Christmas is a chance to celebrate and spend quality time with loved ones, including pets. But there are lots of pet hazards in homes at this time of year that you should be mindful of. The hazards may be particularly relevant for adventurous younger animals and those prone to misbehaviour.
Pet owners need to be wary of leaving drinks where animals can easily reach them, particularly those that are alcoholic. Food items which should be on the radars of pet owners include raisins, currants and sultanas commonly found in mince pies, Christmas cake and Christmas pudding. These food types can cause kidney failure in dogs and cats. Other dangerous foods include macadamia nuts, raw onions, walnuts, bread and cheese, along with stuffing containing such ingredients.
Chocolate is one of the most common causes for a trip to the vets, meaning owners should keep a careful eye on where chocolate is stored and left. This applies all year round but is particularly relevant during the festive season with chocolate often in abundance in everything from advent calendars to variety packs and chocolate coins.
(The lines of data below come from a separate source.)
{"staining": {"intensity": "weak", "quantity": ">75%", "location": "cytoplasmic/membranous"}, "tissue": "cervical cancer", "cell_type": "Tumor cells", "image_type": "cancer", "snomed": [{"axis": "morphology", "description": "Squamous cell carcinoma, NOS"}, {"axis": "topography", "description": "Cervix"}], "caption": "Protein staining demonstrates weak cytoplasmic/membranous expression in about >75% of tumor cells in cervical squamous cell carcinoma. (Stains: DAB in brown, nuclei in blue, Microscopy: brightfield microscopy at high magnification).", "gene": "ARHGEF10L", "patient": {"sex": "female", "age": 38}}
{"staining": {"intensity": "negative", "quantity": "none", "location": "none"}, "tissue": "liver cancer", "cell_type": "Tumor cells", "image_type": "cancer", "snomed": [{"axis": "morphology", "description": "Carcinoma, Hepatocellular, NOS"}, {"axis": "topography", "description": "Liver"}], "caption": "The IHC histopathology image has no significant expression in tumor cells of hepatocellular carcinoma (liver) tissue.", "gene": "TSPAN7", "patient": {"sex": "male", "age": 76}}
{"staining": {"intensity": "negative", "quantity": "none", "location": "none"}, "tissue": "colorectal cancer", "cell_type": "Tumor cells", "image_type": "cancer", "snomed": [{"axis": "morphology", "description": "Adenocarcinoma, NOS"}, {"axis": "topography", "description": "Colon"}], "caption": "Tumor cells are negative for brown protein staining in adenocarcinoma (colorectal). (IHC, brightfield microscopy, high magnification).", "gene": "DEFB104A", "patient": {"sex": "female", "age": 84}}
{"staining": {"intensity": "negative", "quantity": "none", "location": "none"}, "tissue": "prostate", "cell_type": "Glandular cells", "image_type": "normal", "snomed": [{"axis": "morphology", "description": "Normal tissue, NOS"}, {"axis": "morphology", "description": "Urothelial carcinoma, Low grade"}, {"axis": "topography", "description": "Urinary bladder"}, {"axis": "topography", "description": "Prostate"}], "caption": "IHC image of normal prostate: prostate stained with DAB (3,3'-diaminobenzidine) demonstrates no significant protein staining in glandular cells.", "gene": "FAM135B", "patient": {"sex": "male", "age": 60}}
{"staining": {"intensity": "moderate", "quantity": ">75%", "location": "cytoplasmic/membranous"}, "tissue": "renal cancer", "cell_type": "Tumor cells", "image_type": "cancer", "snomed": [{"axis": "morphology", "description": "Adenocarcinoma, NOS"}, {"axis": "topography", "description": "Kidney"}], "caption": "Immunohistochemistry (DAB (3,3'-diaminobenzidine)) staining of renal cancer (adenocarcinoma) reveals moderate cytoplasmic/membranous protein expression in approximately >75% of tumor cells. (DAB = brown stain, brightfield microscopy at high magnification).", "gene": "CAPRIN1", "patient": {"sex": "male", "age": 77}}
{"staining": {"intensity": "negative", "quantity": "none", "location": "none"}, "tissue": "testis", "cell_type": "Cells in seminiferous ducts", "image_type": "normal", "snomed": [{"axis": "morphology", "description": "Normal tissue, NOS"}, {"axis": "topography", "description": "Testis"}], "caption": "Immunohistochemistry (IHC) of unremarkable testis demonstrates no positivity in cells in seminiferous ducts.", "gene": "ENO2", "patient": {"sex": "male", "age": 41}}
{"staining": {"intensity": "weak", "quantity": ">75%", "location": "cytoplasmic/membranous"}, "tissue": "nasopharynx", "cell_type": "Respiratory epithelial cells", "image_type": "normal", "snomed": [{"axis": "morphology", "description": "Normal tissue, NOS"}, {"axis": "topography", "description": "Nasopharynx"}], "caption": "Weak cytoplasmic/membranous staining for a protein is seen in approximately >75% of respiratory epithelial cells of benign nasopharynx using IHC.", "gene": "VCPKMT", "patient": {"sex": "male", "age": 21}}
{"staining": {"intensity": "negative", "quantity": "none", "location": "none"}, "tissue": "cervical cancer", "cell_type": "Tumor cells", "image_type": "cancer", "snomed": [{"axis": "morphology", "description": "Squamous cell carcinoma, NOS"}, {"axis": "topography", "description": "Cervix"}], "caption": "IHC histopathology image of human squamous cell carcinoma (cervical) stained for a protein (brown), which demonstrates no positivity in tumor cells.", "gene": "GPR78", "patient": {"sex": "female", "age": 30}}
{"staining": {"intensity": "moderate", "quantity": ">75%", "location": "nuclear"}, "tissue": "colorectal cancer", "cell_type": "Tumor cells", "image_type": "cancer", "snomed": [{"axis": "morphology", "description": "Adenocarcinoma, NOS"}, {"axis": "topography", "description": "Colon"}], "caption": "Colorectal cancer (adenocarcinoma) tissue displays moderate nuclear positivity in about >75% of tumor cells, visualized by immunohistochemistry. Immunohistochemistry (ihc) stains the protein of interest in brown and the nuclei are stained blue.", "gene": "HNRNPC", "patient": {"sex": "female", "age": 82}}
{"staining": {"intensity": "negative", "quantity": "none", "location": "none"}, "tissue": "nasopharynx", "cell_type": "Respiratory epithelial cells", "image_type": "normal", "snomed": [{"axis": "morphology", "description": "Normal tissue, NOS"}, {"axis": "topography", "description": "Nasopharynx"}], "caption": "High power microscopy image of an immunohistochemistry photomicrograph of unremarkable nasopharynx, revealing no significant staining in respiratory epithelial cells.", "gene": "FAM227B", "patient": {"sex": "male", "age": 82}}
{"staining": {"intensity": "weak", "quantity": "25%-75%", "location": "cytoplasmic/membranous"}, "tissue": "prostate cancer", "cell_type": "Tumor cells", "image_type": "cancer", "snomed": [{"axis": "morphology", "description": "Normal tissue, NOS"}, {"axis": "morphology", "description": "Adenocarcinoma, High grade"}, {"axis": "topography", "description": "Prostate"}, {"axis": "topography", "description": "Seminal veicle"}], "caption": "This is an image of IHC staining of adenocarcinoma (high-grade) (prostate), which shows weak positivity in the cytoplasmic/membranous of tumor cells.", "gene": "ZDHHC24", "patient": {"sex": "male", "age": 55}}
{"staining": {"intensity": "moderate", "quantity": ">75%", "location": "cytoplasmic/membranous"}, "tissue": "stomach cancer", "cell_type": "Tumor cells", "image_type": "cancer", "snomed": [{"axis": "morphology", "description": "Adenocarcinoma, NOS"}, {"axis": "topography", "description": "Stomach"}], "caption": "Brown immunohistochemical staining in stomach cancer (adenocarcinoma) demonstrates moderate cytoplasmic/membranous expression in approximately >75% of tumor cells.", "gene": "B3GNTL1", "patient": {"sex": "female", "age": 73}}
Other hazards include ribbons on presents, tinsel, and sharp tree needles, while kittens can be particularly fond of climbing Christmas trees and playing with baubles. Chewing baubles is also common for dogs. Many gift gadgets and ornaments require disposable batteries, but some dogs view batteries as edible or a chew toy, so they need to be stored safely out of reach.
People like to overindulge at Christmas, but pet owners should avoid overfeeding animals. Also, keep food stuffs on surfaces like coffee tables and lap trays out of reach of pets, as many will eat what they fancy if they have the opportunity.
Mitigate any stress your pets may be feeling by respecting their space and allowing them to have their quiet area to retreat to. This is important as many households will receive guests, and parties and gatherings can be noisy and unfamiliar for pets.
Maintain routines like regular walks, mealtimes and play sessions. It may be easy to mix up your daily routines a bit, but your pet could find breaking up their routines confusing and unsettling.
Ultimately, it may feel like a chore to ensure your pets avoid the hazards of a home at Christmas time, but it will help keep them safe and avoid a time-consuming and possibly costly visit to the vets. Always have contacts details for an emergency vet on standby over the festive period for peace of mind.